TASK TO COMPLETE:
For the entries below, work out how many lines include the string "Adhesive", then write only that number.

INPUT DATA:
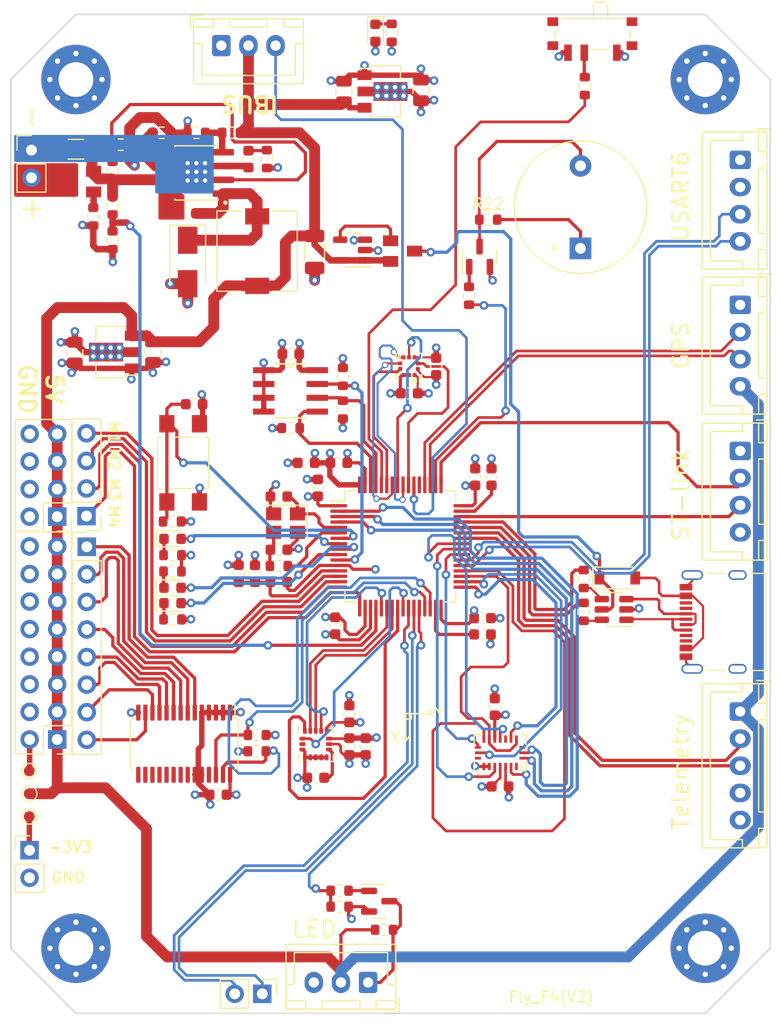
<source format=kicad_pcb>
(kicad_pcb (version 20221018) (generator pcbnew)

  (general
    (thickness 4.69)
  )

  (paper "A4")
  (title_block
    (title "Thesis")
    (date "2023-03-15")
  )

  (layers
    (0 "F.Cu" signal)
    (1 "In1.Cu" power "3.3V")
    (2 "In2.Cu" power "GND")
    (31 "B.Cu" signal)
    (32 "B.Adhes" user "B.Adhesive")
    (33 "F.Adhes" user "F.Adhesive")
    (34 "B.Paste" user)
    (35 "F.Paste" user)
    (36 "B.SilkS" user "B.Silkscreen")
    (37 "F.SilkS" user "F.Silkscreen")
    (38 "B.Mask" user)
    (39 "F.Mask" user)
    (40 "Dwgs.User" user "User.Drawings")
    (41 "Cmts.User" user "User.Comments")
    (42 "Eco1.User" user "User.Eco1")
    (43 "Eco2.User" user "User.Eco2")
    (44 "Edge.Cuts" user)
    (45 "Margin" user)
    (46 "B.CrtYd" user "B.Courtyard")
    (47 "F.CrtYd" user "F.Courtyard")
    (48 "B.Fab" user)
    (49 "F.Fab" user)
    (50 "User.1" user)
    (51 "User.2" user)
    (52 "User.3" user)
    (53 "User.4" user)
    (54 "User.5" user)
    (55 "User.6" user)
    (56 "User.7" user)
    (57 "User.8" user)
    (58 "User.9" user)
  )

  (setup
    (stackup
      (layer "F.SilkS" (type "Top Silk Screen"))
      (layer "F.Paste" (type "Top Solder Paste"))
      (layer "F.Mask" (type "Top Solder Mask") (color "Purple") (thickness 0.01))
      (layer "F.Cu" (type "copper") (thickness 0.035))
      (layer "dielectric 1" (type "core") (thickness 1.51) (material "FR4") (epsilon_r 4.5) (loss_tangent 0.02))
      (layer "In1.Cu" (type "copper") (thickness 0.035))
      (layer "dielectric 2" (type "prepreg") (thickness 1.51) (material "FR4") (epsilon_r 4.5) (loss_tangent 0.02))
      (layer "In2.Cu" (type "copper") (thickness 0.035))
      (layer "dielectric 3" (type "core") (thickness 1.51) (material "FR4") (epsilon_r 4.5) (loss_tangent 0.02))
      (layer "B.Cu" (type "copper") (thickness 0.035))
      (layer "B.Mask" (type "Bottom Solder Mask") (thickness 0.01))
      (layer "B.Paste" (type "Bottom Solder Paste"))
      (layer "B.SilkS" (type "Bottom Silk Screen"))
      (copper_finish "None")
      (dielectric_constraints no)
    )
    (pad_to_mask_clearance 0)
    (pcbplotparams
      (layerselection 0x00010fc_ffffffff)
      (plot_on_all_layers_selection 0x0000000_00000000)
      (disableapertmacros false)
      (usegerberextensions false)
      (usegerberattributes true)
      (usegerberadvancedattributes true)
      (creategerberjobfile true)
      (dashed_line_dash_ratio 12.000000)
      (dashed_line_gap_ratio 3.000000)
      (svgprecision 6)
      (plotframeref false)
      (viasonmask false)
      (mode 1)
      (useauxorigin false)
      (hpglpennumber 1)
      (hpglpenspeed 20)
      (hpglpendiameter 15.000000)
      (dxfpolygonmode true)
      (dxfimperialunits true)
      (dxfusepcbnewfont true)
      (psnegative false)
      (psa4output false)
      (plotreference true)
      (plotvalue true)
      (plotinvisibletext false)
      (sketchpadsonfab false)
      (subtractmaskfromsilk false)
      (outputformat 1)
      (mirror false)
      (drillshape 1)
      (scaleselection 1)
      (outputdirectory "")
    )
  )

  (net 0 "")
  (net 1 "+3V3")
  (net 2 "Net-(BZ1-Pad2)")
  (net 3 "GND")
  (net 4 "Net-(C3-Pad1)")
  (net 5 "Net-(C5-Pad1)")
  (net 6 "NRST")
  (net 7 "HSE_IN")
  (net 8 "/Power/VIN")
  (net 9 "/Power/BST")
  (net 10 "/Power/SW")
  (net 11 "/Power/COMP")
  (net 12 "Net-(C16-Pad2)")
  (net 13 "+5V")
  (net 14 "Net-(C18-Pad2)")
  (net 15 "VBUS")
  (net 16 "Net-(D1-Pad2)")
  (net 17 "Net-(C13-Pad1)")
  (net 18 "Net-(D4-Pad1)")
  (net 19 "LED_RED")
  (net 20 "Net-(D5-Pad1)")
  (net 21 "LED_GREEN")
  (net 22 "Net-(D6-Pad1)")
  (net 23 "LED_BLUE")
  (net 24 "Net-(D7-Pad1)")
  (net 25 "unconnected-(J1-PadA5)")
  (net 26 "Net-(J1-PadA6)")
  (net 27 "Net-(J1-PadA7)")
  (net 28 "unconnected-(J1-PadA8)")
  (net 29 "unconnected-(J1-PadB5)")
  (net 30 "unconnected-(J1-PadB8)")
  (net 31 "/Power/VBAT")
  (net 32 "M8N-TX")
  (net 33 "M8N-RX")
  (net 34 "SWDIO")
  (net 35 "SWCLK")
  (net 36 "IBUS_TX")
  (net 37 "TIM5_CH4")
  (net 38 "TIM5_CH3")
  (net 39 "TIM5_CH2")
  (net 40 "TIM5_CH1")
  (net 41 "PWM_0")
  (net 42 "PWM_1")
  (net 43 "PWM_2")
  (net 44 "PWM_3")
  (net 45 "PWM_4")
  (net 46 "PWM_5")
  (net 47 "PWM_6")
  (net 48 "PWM_7")
  (net 49 "Net-(J13-Pad1)")
  (net 50 "USART6_RX")
  (net 51 "USART6_TX")
  (net 52 "TIM3_CH4")
  (net 53 "TIM3_CH3")
  (net 54 "Net-(Q1-Pad1)")
  (net 55 "Net-(Q2-Pad1)")
  (net 56 "Net-(Q3-Pad1)")
  (net 57 "USART1_RX")
  (net 58 "USART1_TX")
  (net 59 "Net-(Q5-Pad1)")
  (net 60 "Net-(R1-Pad1)")
  (net 61 "USB_D-")
  (net 62 "Net-(R2-Pad1)")
  (net 63 "USB_D+")
  (net 64 "BOOTO")
  (net 65 "Net-(R4-Pad2)")
  (net 66 "HSE_OUT")
  (net 67 "I2C1_SCL")
  (net 68 "i2C1_SDA")
  (net 69 "/Power/EN")
  (net 70 "/Power/FREQ")
  (net 71 "/Power/FB")
  (net 72 "Buzzer")
  (net 73 "WS2812B")
  (net 74 "EEPROM_WP")
  (net 75 "MAGD_DRDY")
  (net 76 "MAG_!CS")
  (net 77 "ACC_INT")
  (net 78 "ACC_!CS")
  (net 79 "SPI1-SCK")
  (net 80 "SPI1-MISO")
  (net 81 "SPI1-MOSI")
  (net 82 "ICM-20602_CS")
  (net 83 "ICM-20602_INT")
  (net 84 "I2C2_SCL")
  (net 85 "I2C2_SDA")
  (net 86 "SPI2_SCK")
  (net 87 "SPI2_MISO")
  (net 88 "SPI2_MOSI")
  (net 89 "VOL_METER")
  (net 90 "SPI3-SCK")
  (net 91 "SPI3-MISO")
  (net 92 "SPI3-MOSI")
  (net 93 "LPS22HH_CS")
  (net 94 "LPS22HH_INT")
  (net 95 "unconnected-(U5-Pad7)")
  (net 96 "unconnected-(U9-Pad15)")
  (net 97 "unconnected-(U9-Pad16)")
  (net 98 "unconnected-(U9-Pad17)")
  (net 99 "unconnected-(U9-Pad18)")
  (net 100 "unconnected-(U9-Pad19)")
  (net 101 "unconnected-(U9-Pad20)")
  (net 102 "unconnected-(U9-Pad21)")
  (net 103 "unconnected-(U9-Pad22)")
  (net 104 "unconnected-(U9-Pad25)")
  (net 105 "unconnected-(U10-Pad15)")
  (net 106 "unconnected-(J6-Pad4)")
  (net 107 "MAG_INT")
  (net 108 "GYR_!CS")
  (net 109 "GYR_INT")
  (net 110 "unconnected-(U1-Pad53)")
  (net 111 "unconnected-(U10-Pad1)")
  (net 112 "+3.3VA")

  (footprint "Connector_JST:JST_XH_B4B-XH-A_1x04_P2.50mm_Vertical" (layer "F.Cu") (at 183.225 92.75 -90))

  (footprint "Capacitor_SMD:C_0603_1608Metric" (layer "F.Cu") (at 132.3 84.33))

  (footprint "Capacitor_SMD:C_0603_1608Metric" (layer "F.Cu") (at 140.7 118.2625))

  (footprint "Connector_PinHeader_2.54mm:PinHeader_1x08_P2.54mm_Vertical" (layer "F.Cu") (at 123 115.025))

  (footprint "Connector_PinHeader_2.54mm:PinHeader_1x02_P2.54mm_Vertical" (layer "F.Cu") (at 117.725 142.975))

  (footprint "MountingHole:MountingHole_3.2mm_M3_Pad_Via" (layer "F.Cu") (at 122 152))

  (footprint "Capacitor_SMD:C_0603_1608Metric" (layer "F.Cu") (at 147.2 133.425 -90))

  (footprint "Capacitor_SMD:C_0805_2012Metric" (layer "F.Cu") (at 121.9 97.15 -90))

  (footprint "Resistor_SMD:R_0603_1608Metric" (layer "F.Cu") (at 146.6 99.375 90))

  (footprint "Capacitor_SMD:C_1206_3216Metric" (layer "F.Cu") (at 122 78.42 180))

  (footprint "MountingHole:MountingHole_3.2mm_M3_Pad_Via" (layer "F.Cu") (at 180 152))

  (footprint "Capacitor_SMD:C_0805_2012Metric" (layer "F.Cu") (at 146.7 73.1 90))

  (footprint "Buzzer_Beeper:Buzzer_12x9.5RM7.6" (layer "F.Cu") (at 168.5 87.55 90))

  (footprint "AO3401:SOT23" (layer "F.Cu") (at 122.525 81.4 90))

  (footprint "Connector_PinHeader_2.54mm:PinHeader_2x04_P2.54mm_Vertical" (layer "F.Cu") (at 120.275 112.255 180))

  (footprint "Package_TO_SOT_SMD:SOT-89-3" (layer "F.Cu") (at 125.5 97.1 180))

  (footprint "MountingHole:MountingHole_3.2mm_M3_Pad_Via" (layer "F.Cu") (at 122 72))

  (footprint "Capacitor_SMD:C_0603_1608Metric" (layer "F.Cu") (at 159.475 121.6))

  (footprint "BMX055:BMX055" (layer "F.Cu") (at 161.1 134 -90))

  (footprint "Resistor_SMD:R_0603_1608Metric" (layer "F.Cu") (at 140.7 116.8 180))

  (footprint "Resistor_SMD:R_0603_1608Metric" (layer "F.Cu") (at 150.4 150.3))

  (footprint "Connector_JST:JST_XH_B4B-XH-A_1x04_P2.50mm_Vertical" (layer "F.Cu") (at 183.225 106.2 -90))

  (footprint "Capacitor_SMD:C_0603_1608Metric" (layer "F.Cu") (at 132.9 101.9))

  (footprint "Resistor_SMD:R_0603_1608Metric" (layer "F.Cu") (at 130.86 112.7 180))

  (footprint "Capacitor_SMD:C_1206_3216Metric" (layer "F.Cu") (at 144 87.875 -90))

  (footprint "Diode_SMD:D_SOD-123" (layer "F.Cu") (at 171.9 117.9))

  (footprint "Resistor_SMD:R_0603_1608Metric" (layer "F.Cu") (at 146.3 148.17))

  (footprint "Resistor_SMD:R_0603_1608Metric" (layer "F.Cu") (at 130.9 117.3))

  (footprint "Package_QFP:LQFP-64_10x10mm_P0.5mm" (layer "F.Cu") (at 151.9 115))

  (footprint "Diode_SMD:D_SMA" (layer "F.Cu") (at 132.3 88.8 -90))

  (footprint "LPS22HH:LPS22HHTR" (layer "F.Cu") (at 152.7 98.4 180))

  (footprint "Resistor_SMD:R_0603_1608Metric" (layer "F.Cu") (at 151.1 67.7 -90))

  (footprint "Capacitor_SMD:C_0603_1608Metric" (layer "F.Cu") (at 137.9 79.325 90))

  (footprint "Package_TO_SOT_SMD:SOT-23" (layer "F.Cu") (at 159.2 88.3125 90))

  (footprint "Package_TO_SOT_SMD:SOT-23-5" (layer "F.Cu") (at 147.5 87.7 180))

  (footprint "Capacitor_SMD:C_0603_1608Metric" (layer "F.Cu") (at 146.225 107.3))

  (footprint "Resistor_SMD:R_0603_1608Metric" (layer "F.Cu") (at 146.6 102.4 90))

  (footprint "Resistor_SMD:R_0603_1608Metric" (layer "F.Cu") (at 129.9 76.9))

  (footprint "TestPoint:TestPoint_Pad_D1.0mm" (layer "F.Cu") (at 117.7 137.775 90))

  (footprint "MountingHole:MountingHole_3.2mm_M3_Pad_Via" (layer "F.Cu") (at 180 72))

  (footprint "Capacitor_SMD:C_0603_1608Metric" (layer "F.Cu") (at 152.725 100.9))

  (footprint "Capacitor_SMD:C_0603_1608Metric" (layer "F.Cu") (at 144.1 136.3))

  (footprint "Resistor_SMD:R_0603_1608Metric" (layer "F.Cu") (at 138.675 133.8625))

  (footprint "Capacitor_SMD:C_0603_1608Metric" (layer "F.Cu")
    (tstamp 85d53023-dd5a-463b-baa3-a9879c5e62e9)
    (at 147.2 130.425 90)
    (descr "Capacitor SMD 0603 (1608 Metric), square (rectangular) end terminal, IPC_7351 nominal, (Body size source: IPC-SM-782 page 76, https://www.pcb-3d.com/wordpress/wp-content/uploads/ipc-sm-782a_amendment_1_and_2.pdf), generated with kicad-footprint-generator")
    (tags "capacitor")
    (property "Sheetfile" "Sensor and Actuator.kicad_sch")
    (property "Sheetname" "Sensor and Actuator")
    (path "/6e4f299c-c938-4d5b-8e30-b6e151c4b848/306d92ff-9765-4da6-bb38-5b59bffd338f")
    (attr smd)
    (fp_text reference "C23" (at 0 -1.43 90) (layer "F.SilkS") hide
        (effects (font (size 1 1) (thickness 0.15)))
      (tstamp eb4972f7-0caa-4652-a79f-92f8efde0dd0)
    )
    (fp_text value "100nF" (at 0 1.43 90) (layer "F.Fab") hide
        (effects (font (size 1 1) (thickness 0.15)))
      (tstamp f7ed3b28-ec95-4d2e-960e-7e86a6a0b1de)
    )
    (fp_text user "${REFERENCE}" (at 0 0 90) (layer "F.Fab") hide
        (effects (font (size 0.4 0.4) (thickness 0.06)))
      (tstamp 55a62b8f-de1b-4111-bf81-6f97475de9a3)
    )
    (fp_line (start -0.14058 -0.51) (end 0.14058 -0.51)
      (stroke (width 0.12) (type solid)) (layer "F.SilkS") (tstamp 2d604a4a-75d9-46a9-942c-a13b32685613))
    (fp_line (start -0.14058 0.51) (end 0.14058 0.51)
      (stroke (width 0.12) (type solid)) (layer "F.SilkS") (tstamp e5f83ff6-8684-49b9-9394-f9871f7df969))
    (fp_line (start -1.48 -0.73) (end 1.48 -0.73)
      (stroke (width 0.05) (type solid)) (layer "F.CrtYd") (tstamp 7d8b4ce0-5664-4b12-9b0e-fade4c51e65c))
    (fp_line (start -1.48 0.73) (end -1.48 -0.73)
      (stroke (width 0.05) (type solid)) (layer "F.CrtYd") (tstamp 47f460b4-50d7-4f86-8cd6-e45484063688))
    (fp_line (start 1.48 -0.73) (end 1.48 0.73)
      (stroke (width 0.05) (type solid)) (layer "F.CrtYd") (tstamp c837efa2-180b-4fb2-9ef7-ef6ba012cfeb))
    (fp_line (start 1.48 0.73) (end -1.48 0.73)
      (stroke (width 0.05) (type solid)) (layer "F.CrtYd") (tstamp 533fc4ff-f5c0-4ec9-92e9-a51242a7e061))
    (fp_line (start -0.8 -0.4) (end 0.8 -0.4)
      (stroke (width 0.1) (type solid)) (layer "F.Fab") (tstamp a5b14ed5-7ce6-4d1b-9258-86fe04edb7d8))
    (fp_line (start -0.8 0.4) (end -0.8 -0.4)
      (stroke (width 0.1) (type solid)) (layer "F.Fab") (tstamp 1
... [1419463 chars truncated]
</source>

EXERCISE OUTPUT:
2